=== Begin Enclosure ===

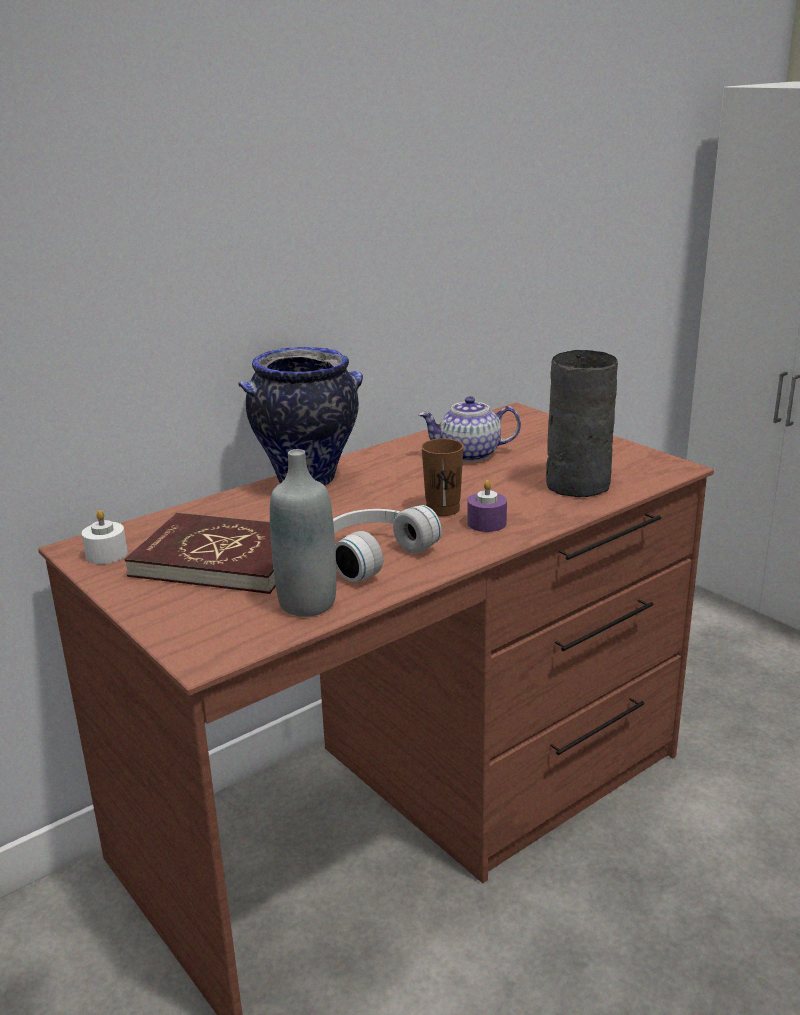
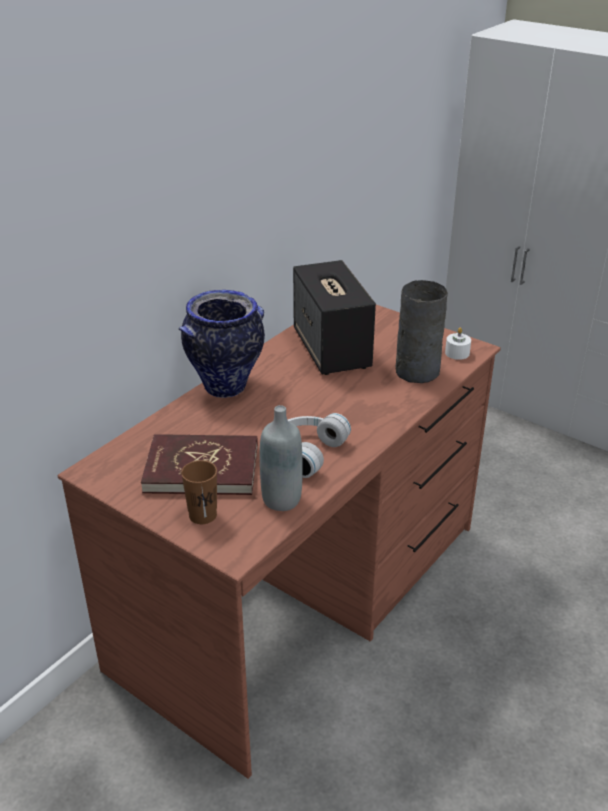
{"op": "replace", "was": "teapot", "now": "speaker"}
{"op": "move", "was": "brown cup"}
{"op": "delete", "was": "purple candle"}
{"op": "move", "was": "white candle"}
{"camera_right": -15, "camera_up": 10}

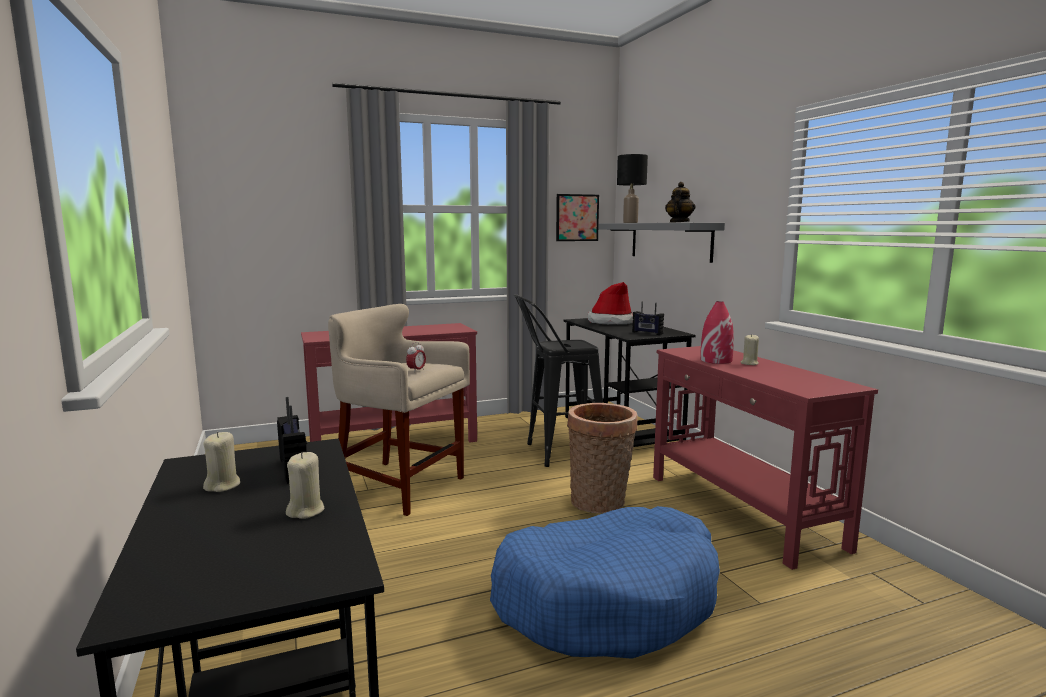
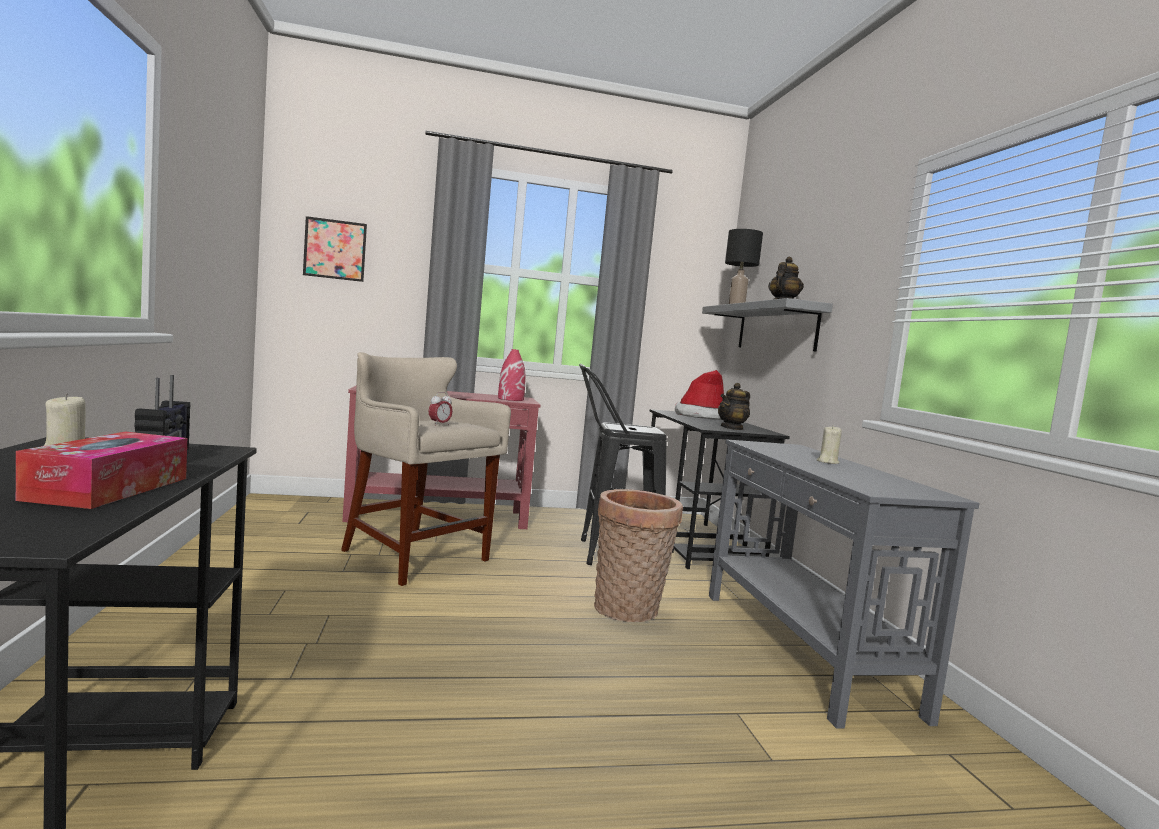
{"op": "move", "was": "picture"}
{"op": "move", "was": "red vase"}
{"op": "replace", "was": "radio (2nd from left)", "now": "teapot (1st from left)"}
{"op": "recolor", "was": "red console table (2nd from left)", "now": "grey console table"}
{"op": "replace", "was": "beige candle (2nd from left)", "now": "tissue box"}
{"op": "delete", "was": "blue dog bed"}
{"camera_right": 10, "camera_up": -5}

=== End Enclosure ===

Please output the records above exactly, without the pictures.

* **FINISHED EXERCISE**:
{"op": "replace", "was": "teapot", "now": "speaker"}
{"op": "move", "was": "brown cup"}
{"op": "delete", "was": "purple candle"}
{"op": "move", "was": "white candle"}
{"camera_right": -15, "camera_up": 10}

{"op": "move", "was": "picture"}
{"op": "move", "was": "red vase"}
{"op": "replace", "was": "radio (2nd from left)", "now": "teapot (1st from left)"}
{"op": "recolor", "was": "red console table (2nd from left)", "now": "grey console table"}
{"op": "replace", "was": "beige candle (2nd from left)", "now": "tissue box"}
{"op": "delete", "was": "blue dog bed"}
{"camera_right": 10, "camera_up": -5}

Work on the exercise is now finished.